For business to do good while doing no harm, the private sector must be held to the same international transparency and accountability standards as all other actors. Chapter 6 looks at the principles and standards of responsible business conduct and how following them can give responsible businesses an advantage that benefits their bottom lines, while at the same time producing positive results for people and the planet. Business and government have complementary roles to play in implementing, promoting and enabling responsible business conduct. The OECD Guidelines for Multinational Enterprises help to optimise their contributions, supporting the development of responsible and accountable business practice to ensure that investment quantity is matched by business quality to produce social, economic and environmental benefits. These guidelines can enable business to make an important contribution to the SDGs in countries worldwide, helping to raise the standard of living through the creation of fair and equal jobs, the development of skills and technology, and more equitable distribution of wealth.

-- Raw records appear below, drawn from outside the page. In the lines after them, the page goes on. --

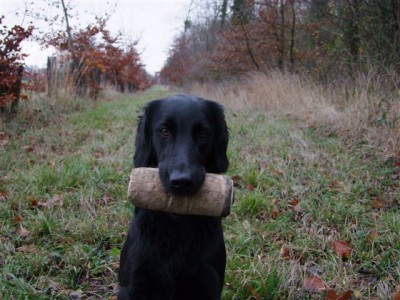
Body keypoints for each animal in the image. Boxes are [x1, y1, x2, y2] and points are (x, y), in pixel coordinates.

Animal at [118, 94, 228, 300]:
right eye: (164, 131)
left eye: (203, 134)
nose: (182, 181)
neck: (177, 225)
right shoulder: (133, 285)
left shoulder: (207, 282)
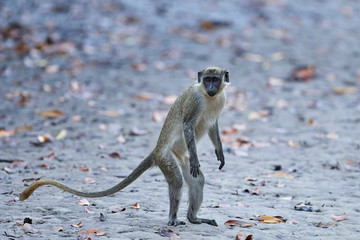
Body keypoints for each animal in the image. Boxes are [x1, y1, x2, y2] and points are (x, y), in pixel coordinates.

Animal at [20, 66, 228, 226]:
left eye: (215, 80)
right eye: (207, 80)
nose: (210, 87)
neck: (208, 97)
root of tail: (156, 150)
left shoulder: (221, 99)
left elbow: (213, 125)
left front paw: (220, 151)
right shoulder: (195, 100)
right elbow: (187, 126)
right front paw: (197, 157)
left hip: (178, 154)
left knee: (197, 180)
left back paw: (193, 218)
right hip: (165, 157)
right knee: (177, 180)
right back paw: (173, 218)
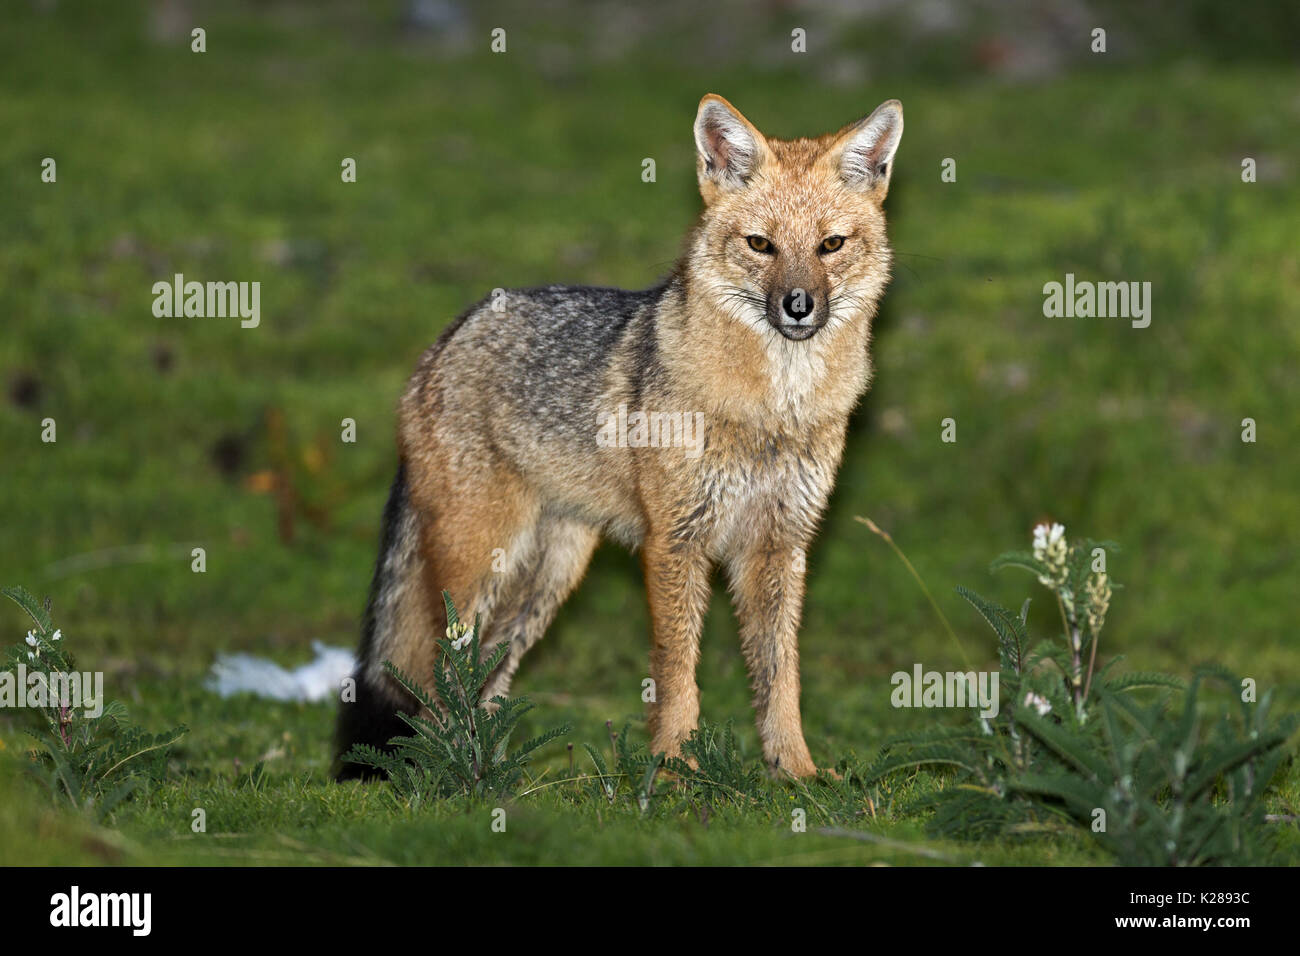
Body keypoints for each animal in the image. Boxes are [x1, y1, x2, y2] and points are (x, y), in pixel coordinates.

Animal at [334, 93, 903, 780]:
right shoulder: (674, 542)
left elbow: (780, 676)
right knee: (439, 680)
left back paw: (490, 775)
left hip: (546, 581)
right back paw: (453, 778)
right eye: (761, 245)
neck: (772, 413)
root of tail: (446, 337)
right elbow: (677, 673)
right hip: (481, 567)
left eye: (831, 245)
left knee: (482, 683)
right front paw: (675, 772)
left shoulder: (779, 546)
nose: (798, 305)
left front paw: (795, 773)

By following these pathways and working together, investors, governments, philanthropy, institutions and civil society can make the most of converging interests and potential to unlock the resources needed. This approach can provide accountability and transparency, at the same time meeting business needs and expectations. And it can do so while ensuring that no one is left behind and that the planet's resources are conserved and even renewed. This report provides examples of how the OECD is stimulating dialogue and creating opportunities for co-operation among the many stakeholders involved in sustainable development. It also presents practical cases that illustrate how businesses are already working to promote sustainable development and inclusive growth in developing countries.
Many development agencies and bilateral and multilateral development finance institutions are already engaging in new ways of sharing risks and reducing costs so as to leverage private finance for sustainable development. Providers of development co-operation generally agree that mobilising private resources for sustainable development needs to be “at the core of a modernised, reinvented role for ODA” . In much the same way, in this era hallmarked by globalisation, rapid technological advancement and competition for precious resources, it is important to remember that business thrives when the world thrives. Doing good by doing well needs to be the new mantra of business for sustainable development.